Stoichiometry question help

[abelkoontz]

First of all, when you have 2Na and you try to find the moles, do you just disregard the 2? Because the mols is 0.05 right? 

So 2NaOH also has 0.05mol. And i'm stuck lol

[SC2Player]

The coefficients specify the ratios in which the reactants react and the products are produced.  In this case, Na reacts with water in a 2:2 ratio to produce NaOH and H2 in a 2:1 ratio, and so the overall reaction ratio is in 2:2:2:1.  Hence, 0.05 mol of Na reacts with 0.05 mols of water, producing 0.05 mols of NaOH and 0.025 mols of H2.  From thereon, you can calculate the concentration of the NaOH solution.  

[abelkoontz]

13 minutes ago, SC2Player said:

The coefficients specify the ratios in which the reactants react and the products are produced.  In this case, Na reacts with water in a 2:2 ratio to produce NaOH and H2 in a 2:1 ratio, and so the overall reaction ratio is in 2:2:2:1.  Hence, 0.05 mol of Na reacts with 0.05 mols of water, producing 0.05 mols of NaOH and 0.025 mols of H2.  From thereon, you can calculate the concentration of the NaOH solution.  

 

How do you calculate the conc? Do you just pretend volume = mass 

[SC2Player]

Concentration is amount of something per unit volume (hence units mol dm^-3).  Take amount of NaOH you have in mols and divide this by volume (250 cm^3), then simplify into mol dm^-3.

[kw0573]

1 hour ago, abelkoontz said:

First of all, when you have 2Na and you try to find the moles, do you just disregard the 2? Because the mols is 0.05 right? 

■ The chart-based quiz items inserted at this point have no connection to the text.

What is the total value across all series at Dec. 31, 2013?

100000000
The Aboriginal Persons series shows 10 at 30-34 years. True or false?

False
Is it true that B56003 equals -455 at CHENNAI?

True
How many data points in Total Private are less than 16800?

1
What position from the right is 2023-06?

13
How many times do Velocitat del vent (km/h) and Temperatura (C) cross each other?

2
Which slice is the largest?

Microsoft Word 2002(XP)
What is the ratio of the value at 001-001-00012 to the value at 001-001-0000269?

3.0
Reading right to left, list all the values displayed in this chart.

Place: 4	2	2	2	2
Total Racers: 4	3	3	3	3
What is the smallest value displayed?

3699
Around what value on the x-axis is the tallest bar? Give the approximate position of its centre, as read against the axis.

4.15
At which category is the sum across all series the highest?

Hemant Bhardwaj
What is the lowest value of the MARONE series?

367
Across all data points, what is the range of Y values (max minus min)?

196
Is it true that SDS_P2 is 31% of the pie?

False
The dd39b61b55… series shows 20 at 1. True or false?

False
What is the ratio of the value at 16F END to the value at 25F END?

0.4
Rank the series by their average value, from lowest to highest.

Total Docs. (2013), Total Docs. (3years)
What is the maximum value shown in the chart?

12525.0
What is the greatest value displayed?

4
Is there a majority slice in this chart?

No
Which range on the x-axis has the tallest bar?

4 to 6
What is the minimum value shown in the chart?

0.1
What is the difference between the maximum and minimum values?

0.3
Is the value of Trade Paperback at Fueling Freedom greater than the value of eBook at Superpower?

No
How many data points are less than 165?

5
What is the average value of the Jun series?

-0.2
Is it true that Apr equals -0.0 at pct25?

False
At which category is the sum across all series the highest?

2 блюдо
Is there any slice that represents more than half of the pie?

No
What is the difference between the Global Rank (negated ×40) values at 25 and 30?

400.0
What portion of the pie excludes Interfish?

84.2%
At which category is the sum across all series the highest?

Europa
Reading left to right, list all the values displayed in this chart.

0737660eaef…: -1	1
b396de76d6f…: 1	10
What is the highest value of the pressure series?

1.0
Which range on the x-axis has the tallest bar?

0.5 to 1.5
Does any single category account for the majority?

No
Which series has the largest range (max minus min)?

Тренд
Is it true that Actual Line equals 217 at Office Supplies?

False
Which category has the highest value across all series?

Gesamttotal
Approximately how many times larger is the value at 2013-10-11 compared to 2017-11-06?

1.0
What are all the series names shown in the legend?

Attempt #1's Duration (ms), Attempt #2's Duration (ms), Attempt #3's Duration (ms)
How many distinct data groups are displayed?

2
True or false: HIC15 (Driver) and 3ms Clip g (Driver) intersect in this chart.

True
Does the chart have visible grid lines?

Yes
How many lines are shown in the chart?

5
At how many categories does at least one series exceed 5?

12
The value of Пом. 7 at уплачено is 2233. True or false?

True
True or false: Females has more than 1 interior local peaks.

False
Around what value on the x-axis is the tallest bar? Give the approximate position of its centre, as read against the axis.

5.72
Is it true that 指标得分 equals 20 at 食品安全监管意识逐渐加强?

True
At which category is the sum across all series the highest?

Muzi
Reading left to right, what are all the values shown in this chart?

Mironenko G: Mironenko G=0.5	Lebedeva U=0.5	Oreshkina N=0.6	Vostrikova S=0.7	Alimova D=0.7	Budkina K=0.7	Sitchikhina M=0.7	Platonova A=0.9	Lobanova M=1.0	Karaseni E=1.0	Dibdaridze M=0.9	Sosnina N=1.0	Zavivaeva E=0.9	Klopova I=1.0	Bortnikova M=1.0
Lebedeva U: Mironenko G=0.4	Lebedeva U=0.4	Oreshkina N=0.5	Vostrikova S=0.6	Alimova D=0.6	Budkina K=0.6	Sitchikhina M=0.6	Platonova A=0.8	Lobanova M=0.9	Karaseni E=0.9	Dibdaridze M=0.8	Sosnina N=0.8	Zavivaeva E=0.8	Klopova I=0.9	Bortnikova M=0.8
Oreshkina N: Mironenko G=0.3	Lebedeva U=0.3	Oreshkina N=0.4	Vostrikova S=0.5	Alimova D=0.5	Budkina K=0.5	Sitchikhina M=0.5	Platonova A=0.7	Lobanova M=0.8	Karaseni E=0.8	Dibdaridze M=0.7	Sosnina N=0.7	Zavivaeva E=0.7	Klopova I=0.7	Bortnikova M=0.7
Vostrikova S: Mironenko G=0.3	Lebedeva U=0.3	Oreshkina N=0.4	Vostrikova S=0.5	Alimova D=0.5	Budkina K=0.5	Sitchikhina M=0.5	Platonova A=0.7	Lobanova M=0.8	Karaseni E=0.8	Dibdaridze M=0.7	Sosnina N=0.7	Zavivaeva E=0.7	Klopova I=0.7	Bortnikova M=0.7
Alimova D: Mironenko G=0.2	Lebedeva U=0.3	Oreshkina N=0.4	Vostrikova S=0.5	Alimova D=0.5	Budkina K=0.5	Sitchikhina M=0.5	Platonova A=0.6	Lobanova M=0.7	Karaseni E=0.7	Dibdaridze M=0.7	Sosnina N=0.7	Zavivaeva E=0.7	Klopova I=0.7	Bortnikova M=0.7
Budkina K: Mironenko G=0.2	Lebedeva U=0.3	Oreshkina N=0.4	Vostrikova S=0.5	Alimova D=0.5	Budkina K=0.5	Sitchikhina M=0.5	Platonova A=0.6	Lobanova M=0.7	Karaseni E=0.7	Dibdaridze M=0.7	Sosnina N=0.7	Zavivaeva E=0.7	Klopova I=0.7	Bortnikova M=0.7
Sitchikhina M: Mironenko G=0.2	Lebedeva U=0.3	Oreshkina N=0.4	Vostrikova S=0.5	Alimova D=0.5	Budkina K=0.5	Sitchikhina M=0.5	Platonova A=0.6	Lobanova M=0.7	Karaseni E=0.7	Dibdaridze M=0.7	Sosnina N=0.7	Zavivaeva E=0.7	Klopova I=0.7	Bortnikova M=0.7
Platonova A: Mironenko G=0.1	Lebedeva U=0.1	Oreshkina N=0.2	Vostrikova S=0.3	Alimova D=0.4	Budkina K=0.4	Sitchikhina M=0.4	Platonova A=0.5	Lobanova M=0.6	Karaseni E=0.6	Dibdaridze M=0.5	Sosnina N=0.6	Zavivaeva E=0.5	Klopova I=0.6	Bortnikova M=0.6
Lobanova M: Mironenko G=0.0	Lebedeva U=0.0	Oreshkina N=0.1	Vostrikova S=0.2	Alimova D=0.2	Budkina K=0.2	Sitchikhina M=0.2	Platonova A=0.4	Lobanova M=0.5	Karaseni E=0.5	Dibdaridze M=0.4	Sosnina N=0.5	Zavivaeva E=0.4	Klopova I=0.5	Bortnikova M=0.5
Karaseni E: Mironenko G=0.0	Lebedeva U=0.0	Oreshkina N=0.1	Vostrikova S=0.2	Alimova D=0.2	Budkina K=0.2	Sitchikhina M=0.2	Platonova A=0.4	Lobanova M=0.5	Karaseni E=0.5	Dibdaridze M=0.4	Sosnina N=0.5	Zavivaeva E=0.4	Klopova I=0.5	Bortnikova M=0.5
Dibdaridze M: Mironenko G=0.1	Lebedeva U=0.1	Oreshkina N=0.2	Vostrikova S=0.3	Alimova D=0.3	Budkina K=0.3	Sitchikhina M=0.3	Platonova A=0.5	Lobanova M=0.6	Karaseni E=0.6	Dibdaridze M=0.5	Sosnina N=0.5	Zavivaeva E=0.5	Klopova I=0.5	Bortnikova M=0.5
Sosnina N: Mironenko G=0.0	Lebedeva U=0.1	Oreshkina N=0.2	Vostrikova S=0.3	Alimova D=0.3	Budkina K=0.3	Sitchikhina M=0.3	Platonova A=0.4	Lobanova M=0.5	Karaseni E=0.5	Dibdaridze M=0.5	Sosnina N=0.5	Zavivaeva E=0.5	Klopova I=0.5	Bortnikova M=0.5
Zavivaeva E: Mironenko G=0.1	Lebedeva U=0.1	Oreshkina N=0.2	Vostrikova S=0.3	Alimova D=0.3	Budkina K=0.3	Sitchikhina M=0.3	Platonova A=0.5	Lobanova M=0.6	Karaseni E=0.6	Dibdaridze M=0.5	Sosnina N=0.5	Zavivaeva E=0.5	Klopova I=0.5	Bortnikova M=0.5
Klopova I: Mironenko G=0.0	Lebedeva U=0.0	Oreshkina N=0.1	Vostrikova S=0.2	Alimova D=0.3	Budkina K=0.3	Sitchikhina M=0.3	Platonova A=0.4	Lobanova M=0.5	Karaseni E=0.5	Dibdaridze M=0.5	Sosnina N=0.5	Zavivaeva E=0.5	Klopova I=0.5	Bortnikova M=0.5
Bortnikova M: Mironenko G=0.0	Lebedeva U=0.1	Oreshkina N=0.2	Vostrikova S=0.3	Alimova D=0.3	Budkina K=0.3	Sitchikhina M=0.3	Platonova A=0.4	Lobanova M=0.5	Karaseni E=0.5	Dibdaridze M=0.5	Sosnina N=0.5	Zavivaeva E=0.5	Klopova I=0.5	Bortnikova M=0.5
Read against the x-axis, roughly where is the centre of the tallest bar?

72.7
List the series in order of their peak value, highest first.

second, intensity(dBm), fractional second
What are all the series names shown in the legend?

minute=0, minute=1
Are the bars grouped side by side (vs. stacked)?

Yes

So 2NaOH also has 0.05mol. And i'm stuck lol

Yes, the 2 in front of Na (the coefficient) does not matter. The important detail is the ratio moles of NaOH produced / moles of Na consumed, which is unity (1). That means with 0.05 mol of Na consumed or 0.05 mol of NaOH produced, in 0.250 dm³ water, the concentration of NaOH final is 0.05 / 0.250 = 0.2 mol dm^-3. The assumption is not volume = mass, but rather the volume of NaOH produced is small compared to 0.250 dm³ of water.